- **Exercise details**: No pictures belong in the copy. Restate the rest of the data exactly.

Extracted data entries
_ _ _ _

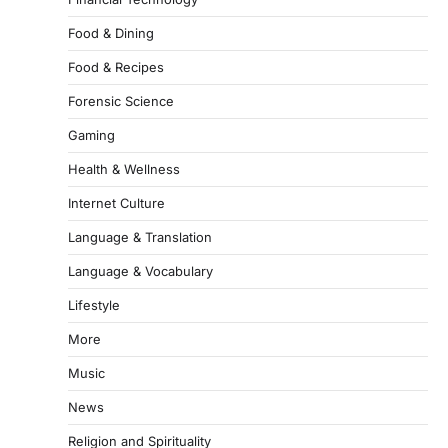
Food & Dining
Food & Recipes
Forensic Science
Gaming
Health & Wellness
Internet Culture
Language & Translation
Language & Vocabulary
Lifestyle
More
Music
News
Religion and Spirituality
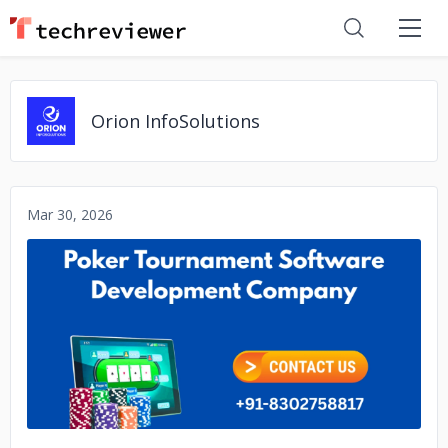
Orion InfoSolutions
Mar 30, 2026
No image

_ _ _ _

- **Result**:
Food & Dining
Food & Recipes
Forensic Science
Gaming
Health & Wellness
Internet Culture
Language & Translation
Language & Vocabulary
Lifestyle
More
Music
News
Religion and Spirituality
Orion InfoSolutions
Mar 30, 2026
No image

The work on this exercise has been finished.